Mamie fingiu estar zangada.
— Alguém tem de tomar conta das coisas. E agora trate de subir. Pode deixar que cuidarei da visita.
— Pode ir, Daniel — falou Margaret.
Ele subiu a escada e Mamie levou-a para a sala de estar.
— Fique sentadinha aqui e lhe trarei o drinque que quiser.
— Não preciso de nada. Posso ajudá-la em alguma coisa?
— Está tudo pronto — respondeu Mamie, sorrindo. — Trate apenas de relaxar. — Começou a sair da sala, parou no meio do caminho e tornou a virar-se. — Conhece Mister Dan há muito tempo?
Margaret sacudiu a cabeça.
— Não muito tempo. Talvez uns dois meses.
— Deve ter alguma coisa de especial. — Mamie sorriu outra vez. — Esta é a primeira vez que ele traz uma de suas garotas para casa.
Margaret ficou observando sair da sala. Ouviu o barulho de uma porta batendo lá em cima. Lentamente, correu os olhos pela sala. Os móveis eram antiquados, pesados, de madeira escura. As poltronas e o sofá abarrotavam o pequeno espaço. Havia uma mesa com um telefone num canto. Na parede oposta ao sofá ficava um aparelho de televisão, por cima do qual havia prateleiras, com livros que davam a impressão de nunca terem sido lidos. Havia diversos quadros indefinidos nas paredes. E mais nada.

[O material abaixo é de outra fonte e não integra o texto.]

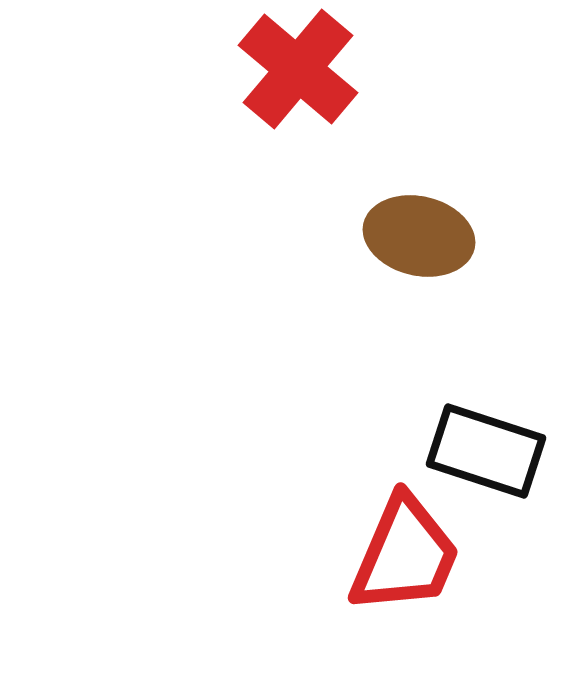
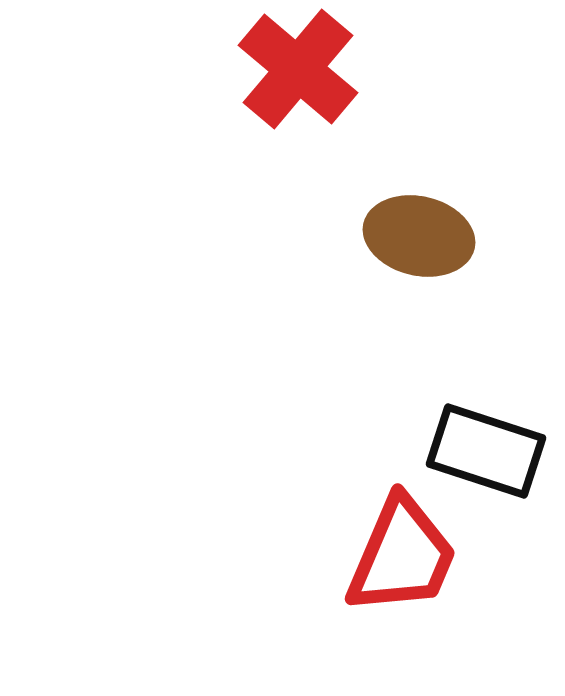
red trapezoid: moved 3 px left, 1 px down
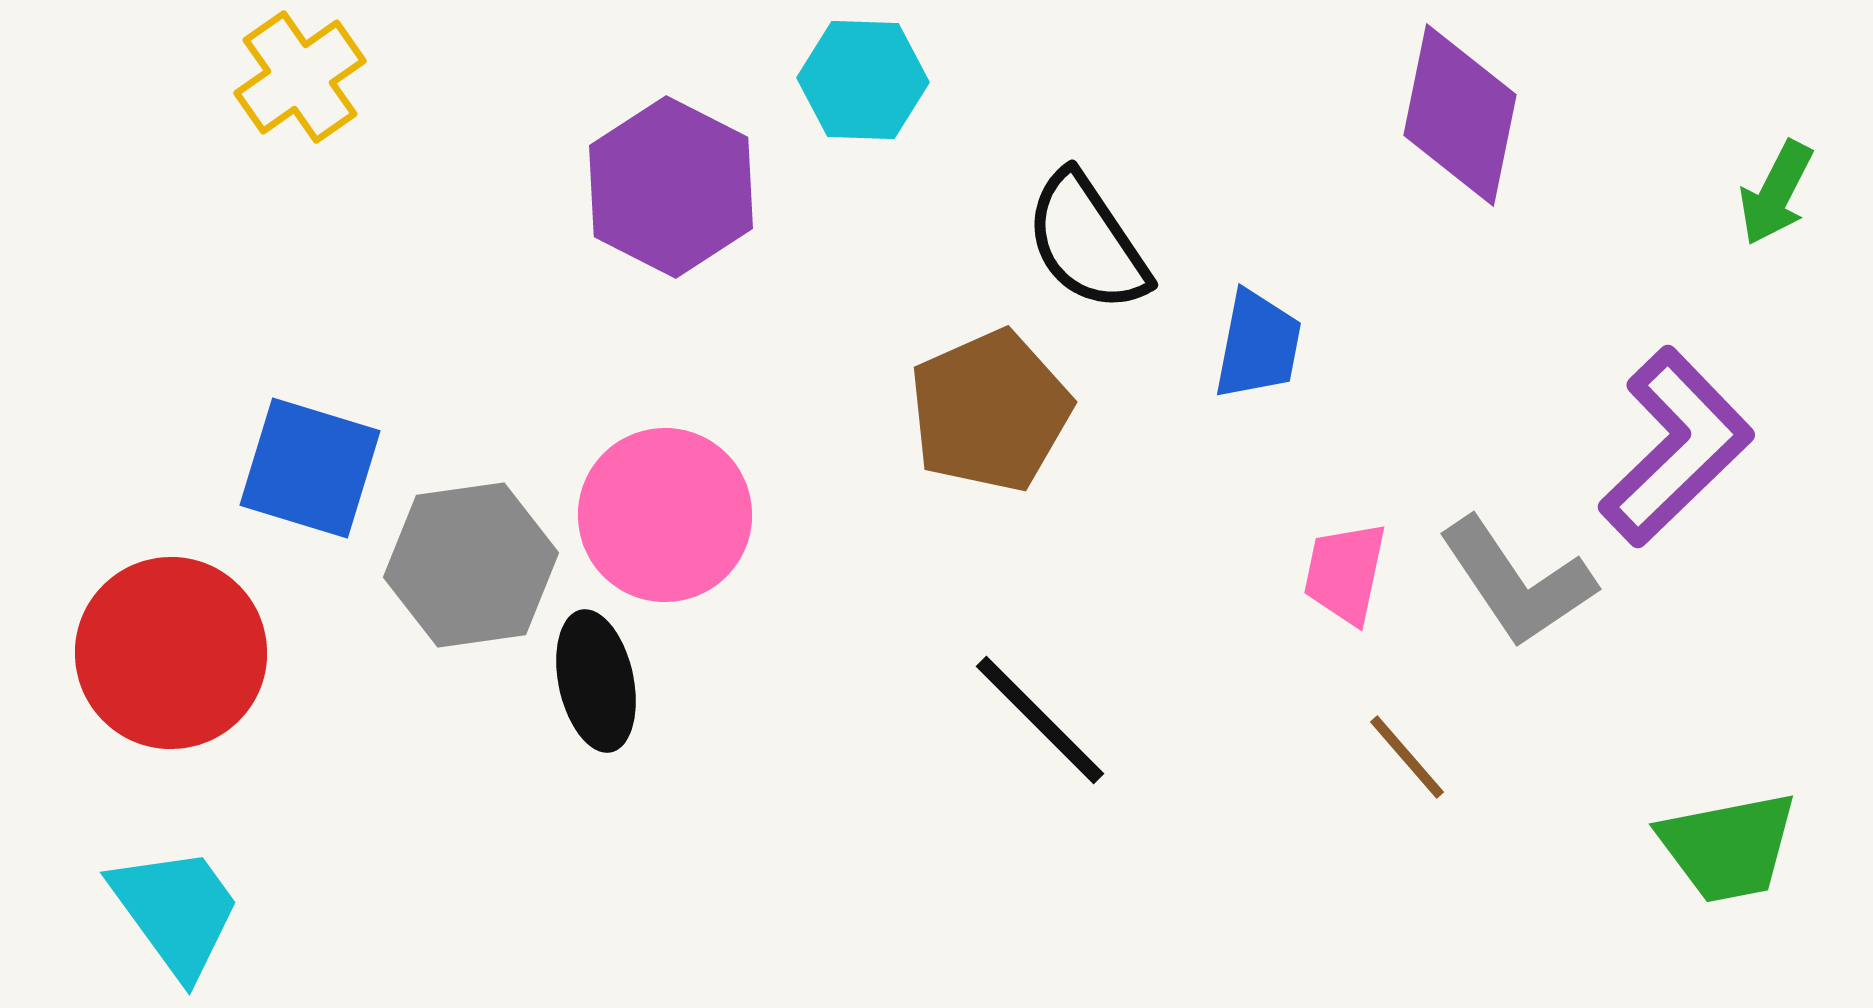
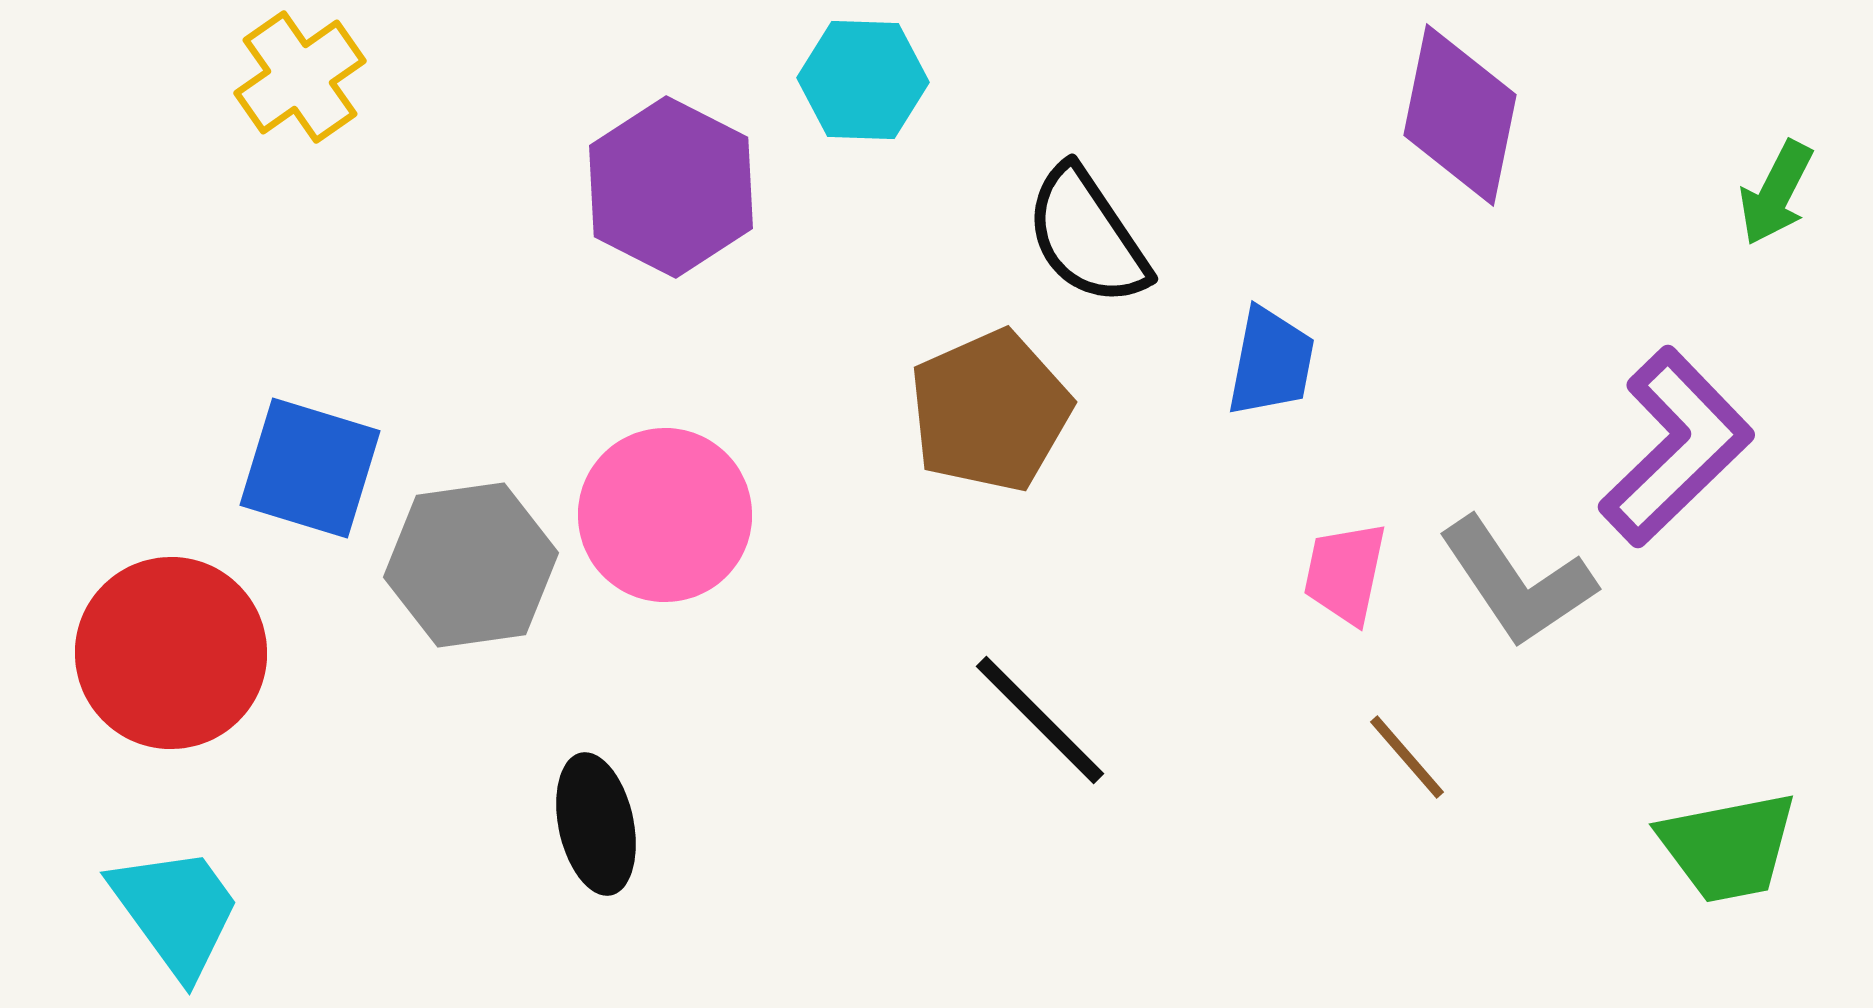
black semicircle: moved 6 px up
blue trapezoid: moved 13 px right, 17 px down
black ellipse: moved 143 px down
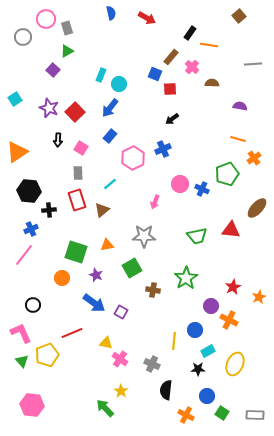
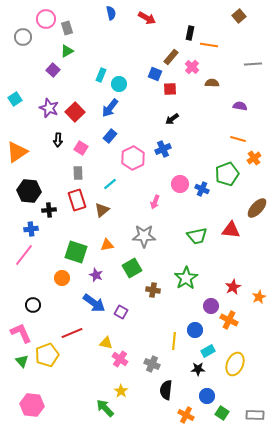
black rectangle at (190, 33): rotated 24 degrees counterclockwise
blue cross at (31, 229): rotated 16 degrees clockwise
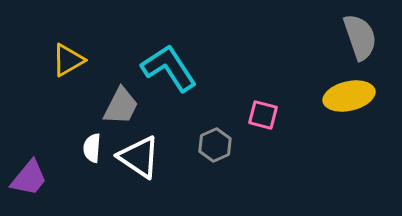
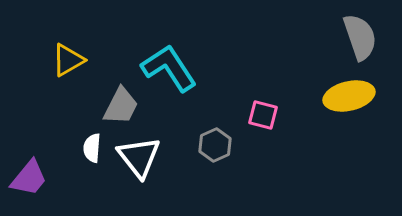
white triangle: rotated 18 degrees clockwise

Um pensamento súbito ocorreu-lhe. Rapidamente, Margaret tornou a correr os olhos pela sala. Era estranho. Em nenhum lugar da sala havia um retrato ou fotografia de qualquer pessoa. Era a primeira vez que ela entrava numa casa em que não via a fotografia de ninguém. A sua própria casa estava repleta de fotografias. Margaret ouviu passos na escada e virou-se. Daniel vestira uma camisa esporte, aberta no pescoço, deixando à mostra o alto dos cabelos do peito. A calça era preta, também esporte. Os cabelos ainda estavam úmidos do banho e ele sorriu ao perceber que Margaret o contemplava.
— Alguma coisa errada?
De alguma forma, ele parecia mais jovem. Margaret sacudiu a cabeça.
— É a primeira vez que o vejo sem um terno e gravata.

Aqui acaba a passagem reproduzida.